RECORDS PROVIDED

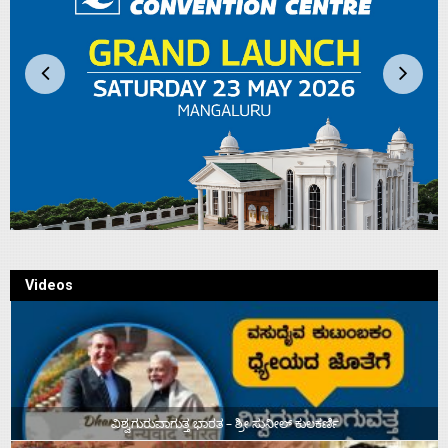
Videos
ವಿಶ್ವಗುರುವಾಗುತ್ತ ಭಾರತ – ಶ್ರೀ ಸುನೀಲ್‌ ಕುಲಕರ್ಣಿ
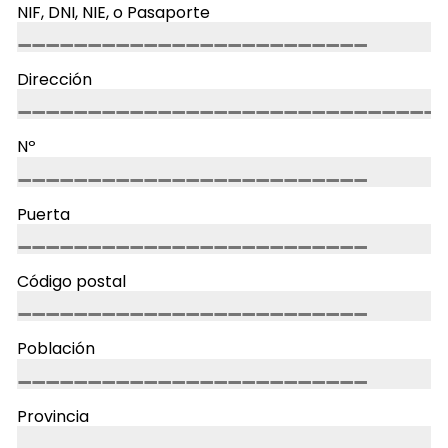
NIF, DNI, NIE, o Pasaporte
Dirección
Nº
Puerta
Código postal
Población
Provincia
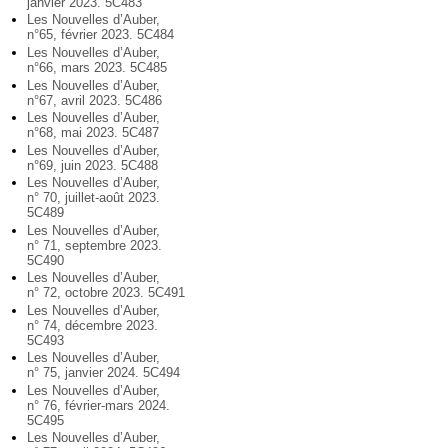
janvier 2023. 5C483
Les Nouvelles d’Auber,
n°65, février 2023. 5C484
Les Nouvelles d’Auber,
n°66, mars 2023. 5C485
Les Nouvelles d’Auber,
n°67, avril 2023. 5C486
Les Nouvelles d’Auber,
n°68, mai 2023. 5C487
Les Nouvelles d’Auber,
n°69, juin 2023. 5C488
Les Nouvelles d’Auber,
n° 70, juillet-août 2023.
5C489
Les Nouvelles d’Auber,
n° 71, septembre 2023.
5C490
Les Nouvelles d’Auber,
n° 72, octobre 2023. 5C491
Les Nouvelles d’Auber,
n° 74, décembre 2023.
5C493
Les Nouvelles d’Auber,
n° 75, janvier 2024. 5C494
Les Nouvelles d’Auber,
n° 76, février-mars 2024.
5C495
Les Nouvelles d’Auber,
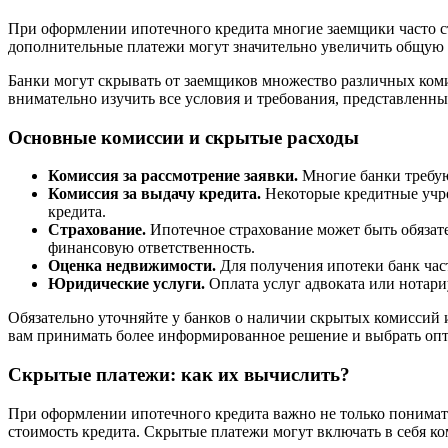
При оформлении ипотечного кредита многие заемщики часто с
дополнительные платежи могут значительно увеличить общую с
Банки могут скрывать от заемщиков множество различных ком
внимательно изучить все условия и требования, представленные
Основные комиссии и скрытые расходы
Комиссия за рассмотрение заявки.
Многие банки требую
Комиссия за выдачу кредита.
Некоторые кредитные учре
кредита.
Страхование.
Ипотечное страхование может быть обязате
финансовую ответственность.
Оценка недвижимости.
Для получения ипотеки банк част
Юридические услуги.
Оплата услуг адвоката или нотари
Обязательно уточняйте у банков о наличии скрытых комиссий 
вам принимать более информированное решение и выбрать оп
Скрытые платежи: как их вычислить?
При оформлении ипотечного кредита важно не только понимать
стоимость кредита. Скрытые платежи могут включать в себя ко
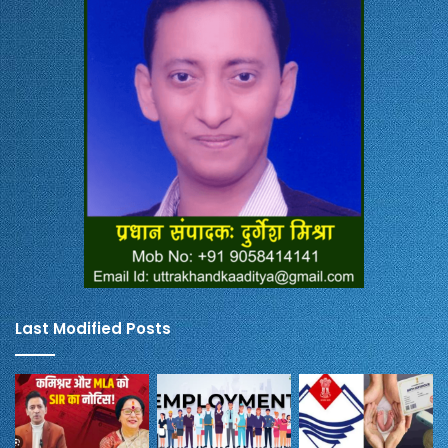
Last Modified Posts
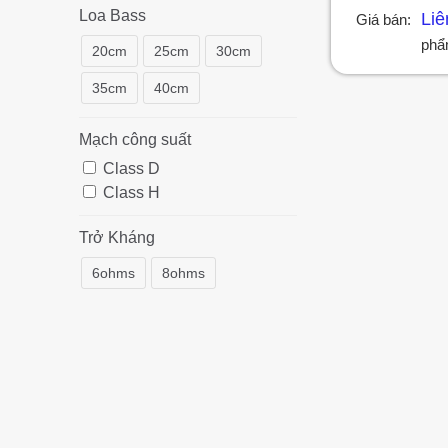
Được
Loa Bass
Liê
Giá bán:
xếp
hạng
ph
20cm
25cm
30cm
2.40
5 sao
35cm
40cm
Mạch công suất
Class D
Class H
Trở Kháng
6ohms
8ohms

ACTIVITY
Please say how many lines above contain "могут", number only.

RESPONSE AREA
3